*** Block opens ***

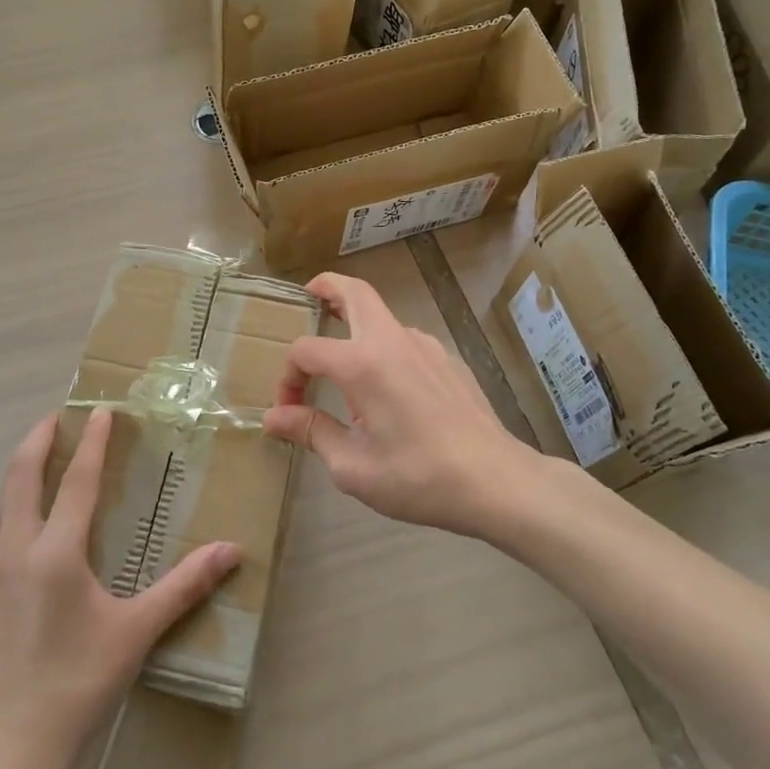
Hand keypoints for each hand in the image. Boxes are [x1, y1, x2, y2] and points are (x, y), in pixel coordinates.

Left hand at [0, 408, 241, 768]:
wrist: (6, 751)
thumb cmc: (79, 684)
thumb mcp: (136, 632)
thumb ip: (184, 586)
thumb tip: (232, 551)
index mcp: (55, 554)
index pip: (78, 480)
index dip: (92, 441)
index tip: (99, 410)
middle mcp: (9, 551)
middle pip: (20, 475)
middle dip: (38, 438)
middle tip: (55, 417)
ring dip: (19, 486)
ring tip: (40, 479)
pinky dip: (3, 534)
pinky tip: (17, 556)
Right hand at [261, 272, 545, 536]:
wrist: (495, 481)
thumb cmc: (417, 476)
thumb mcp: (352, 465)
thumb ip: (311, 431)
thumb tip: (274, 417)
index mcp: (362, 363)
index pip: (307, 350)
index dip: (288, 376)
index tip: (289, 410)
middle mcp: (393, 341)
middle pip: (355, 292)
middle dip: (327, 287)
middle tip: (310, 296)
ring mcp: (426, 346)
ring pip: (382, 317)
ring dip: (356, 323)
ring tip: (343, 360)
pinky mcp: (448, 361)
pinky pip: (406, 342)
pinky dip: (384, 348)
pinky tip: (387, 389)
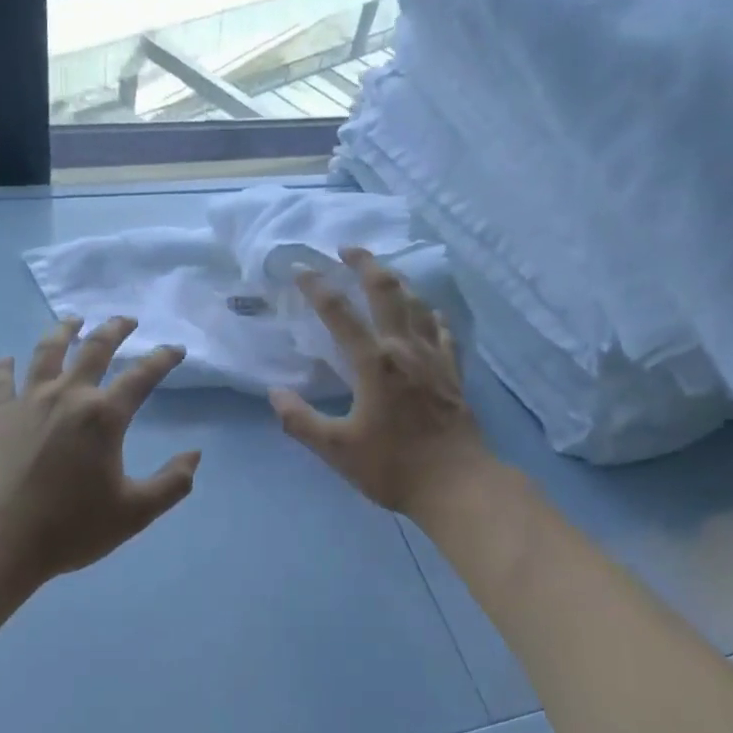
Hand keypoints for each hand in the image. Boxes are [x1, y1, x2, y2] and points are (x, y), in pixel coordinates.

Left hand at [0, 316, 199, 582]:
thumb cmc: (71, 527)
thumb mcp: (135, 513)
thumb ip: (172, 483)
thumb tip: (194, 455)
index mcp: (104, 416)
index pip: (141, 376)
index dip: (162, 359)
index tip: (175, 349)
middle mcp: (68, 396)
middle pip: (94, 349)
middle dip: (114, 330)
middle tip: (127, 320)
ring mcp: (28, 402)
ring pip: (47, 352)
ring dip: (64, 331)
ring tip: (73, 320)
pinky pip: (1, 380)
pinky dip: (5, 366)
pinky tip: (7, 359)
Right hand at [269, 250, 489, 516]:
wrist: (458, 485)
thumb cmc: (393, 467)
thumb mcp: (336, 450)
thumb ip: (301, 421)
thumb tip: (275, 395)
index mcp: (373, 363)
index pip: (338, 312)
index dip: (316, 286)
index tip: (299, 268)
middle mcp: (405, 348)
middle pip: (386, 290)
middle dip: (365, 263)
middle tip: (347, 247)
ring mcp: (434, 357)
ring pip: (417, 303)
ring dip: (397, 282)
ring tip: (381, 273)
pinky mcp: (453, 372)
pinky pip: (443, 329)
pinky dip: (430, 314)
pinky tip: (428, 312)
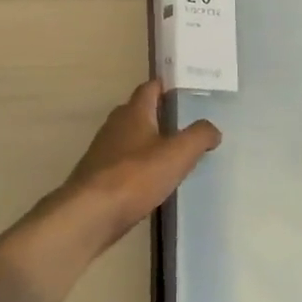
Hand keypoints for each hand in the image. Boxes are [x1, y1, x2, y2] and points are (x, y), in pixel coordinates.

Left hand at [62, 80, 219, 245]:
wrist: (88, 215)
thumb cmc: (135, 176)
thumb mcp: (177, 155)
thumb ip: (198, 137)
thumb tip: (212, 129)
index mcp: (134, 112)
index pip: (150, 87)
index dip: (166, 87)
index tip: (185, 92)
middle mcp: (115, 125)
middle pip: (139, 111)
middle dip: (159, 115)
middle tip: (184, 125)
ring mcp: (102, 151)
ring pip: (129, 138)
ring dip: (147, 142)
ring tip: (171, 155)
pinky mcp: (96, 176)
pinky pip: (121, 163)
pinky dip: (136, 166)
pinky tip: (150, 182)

*** Block closes ***

» **EXERCISE REQUIREMENTS**
The last part of the records is the answer, beginning at the line that holds "index dip: (166, 87)" and including the final line, repeated exactly.

» **SOLUTION FOR THIS TASK**
index dip: (166, 87)
index tip: (185, 92)
middle mcp: (115, 125)
middle pip: (139, 111)
middle dip: (159, 115)
middle tip: (184, 125)
ring mcp: (102, 151)
ring pip: (129, 138)
ring dip: (147, 142)
ring tip: (171, 155)
pinky mcp: (96, 176)
pinky pip: (121, 163)
pinky dip: (136, 166)
pinky tip: (150, 182)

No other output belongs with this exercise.